Before Linux, Raymond confessed, “I believed that the most important software needed to be built like cathedrals, carefully crafted by individual wizards or small bands of mages working in splendid isolation, with not a beta release before its time.” By comparison, he points out, the Linux movement resembled not so much a cathedral as a “great babbling bazaar of differing agendas and approaches … out of which a coherent and stable system could seemingly emerge only by a succession of miracles.” Raymond confessed that he knew Torvald's axioms—“release early and often, delegate everything you can, be open to the point of promiscuity”—worked. He just couldn't figure out why they worked. Like many programmers before him, Raymond believed in “Brook's Law,” which states (in plain vernacular) that too many software cooks spoil the development stew. However, Raymond realized, “If this were the whole picture, Linux would be impossible.”

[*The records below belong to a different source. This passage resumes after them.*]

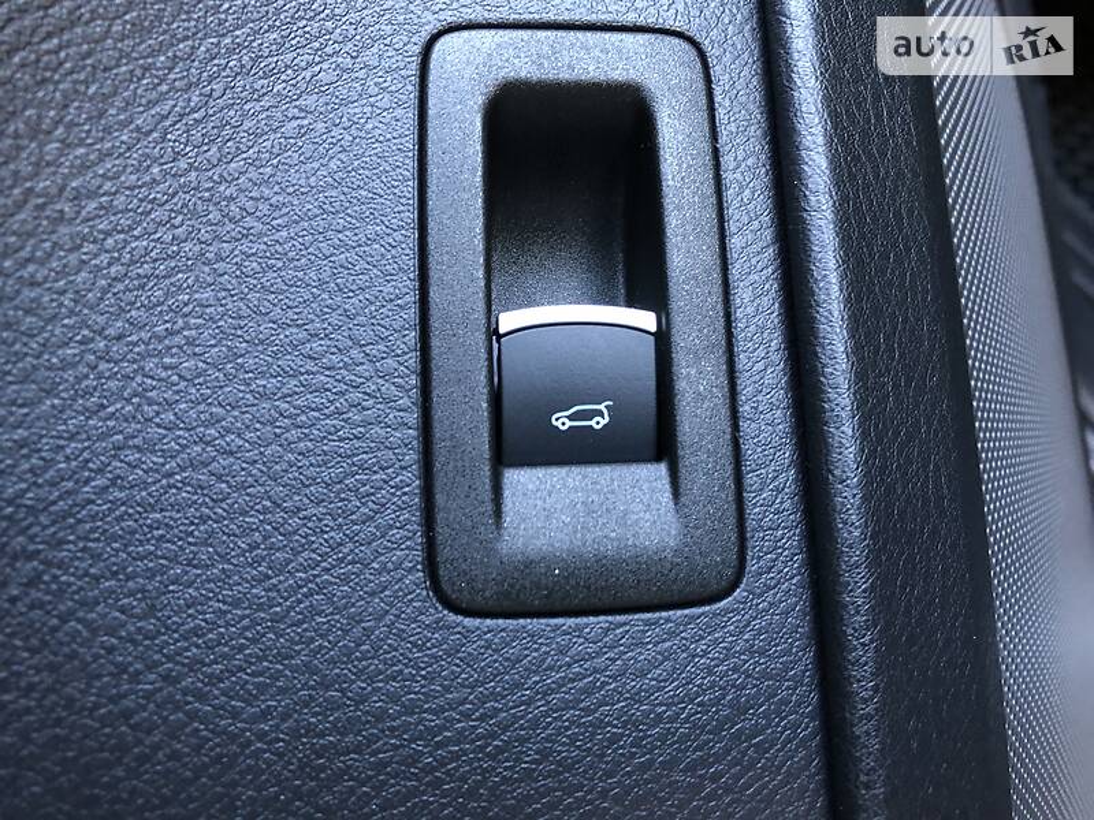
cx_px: 547
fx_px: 885
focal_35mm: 28
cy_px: 410
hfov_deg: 63.4
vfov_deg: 49.7
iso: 100
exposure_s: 1/13
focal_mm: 4
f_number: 1.8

In 1996, Raymond decided to consciously run the development of the open-source software called fetch-mail using the Bazaar style. Invoking psychologist Gerald Weinberg's work in “egoless programming,” Raymond discovered that people will often provide huge amounts of intellectual labor without thought of profit if they perceive that their reputations within the community will be enhanced as a result.
Raymond, who makes a point of identifying himself in interviews as a Libertarian, argues that the Bazaar philosophy can flourish quite naturally and comfortably within capitalist market economies. Certainly, this argument played a big role in Netscape's 1998 decision to make public the source code for its Web browser, and even Microsoft admitted in its leaked “Halloween” memo that “commercial quality can be achieved/exceeded by [open-source software] projects.”
With that said, Raymond's ideas have drawn criticism as well. Jonathan Eunice points out that Raymond too often casts software development as either open-source or commercial, when generally a mix of the two styles is what is needed. For example, although Microsoft is “the company many love to hate,” Eunice notes that its Redmond development model actually emphasizes things like quick turnaround, modular construction techniques, a large and active user base, and many entities striving to improve a product in a thousand parallel dimensions—all hallmarks of the Bazaar. Others have pointed to the irony of First World programmers naively celebrating a term strongly associated with the Third World when, for programmers in developing nations, leisure time to participate in the open-source community is possibly the scarcest commodity of all. There are, however, a number of active open-source undertakings in a wide variety of languages that Microsoft currently doesn't address, such as Icelandic.